- _Goal of the exercise_:
Exactly as written, print each record in the listing.

- _Supplied material_:
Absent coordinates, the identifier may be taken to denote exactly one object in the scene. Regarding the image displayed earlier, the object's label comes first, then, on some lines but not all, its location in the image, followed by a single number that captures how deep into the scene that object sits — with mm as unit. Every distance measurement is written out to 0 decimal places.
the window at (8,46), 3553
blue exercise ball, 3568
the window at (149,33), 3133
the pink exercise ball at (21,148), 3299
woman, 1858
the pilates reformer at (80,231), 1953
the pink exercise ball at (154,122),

- _Expected output_:
Absent coordinates, the identifier may be taken to denote exactly one object in the scene. Regarding the image displayed earlier, the object's label comes first, then, on some lines but not all, its location in the image, followed by a single number that captures how deep into the scene that object sits — with mm as unit. Every distance measurement is written out to 0 decimal places.
the window at (8,46), 3553
blue exercise ball, 3568
the window at (149,33), 3133
the pink exercise ball at (21,148), 3299
woman, 1858
the pilates reformer at (80,231), 1953
the pink exercise ball at (154,122),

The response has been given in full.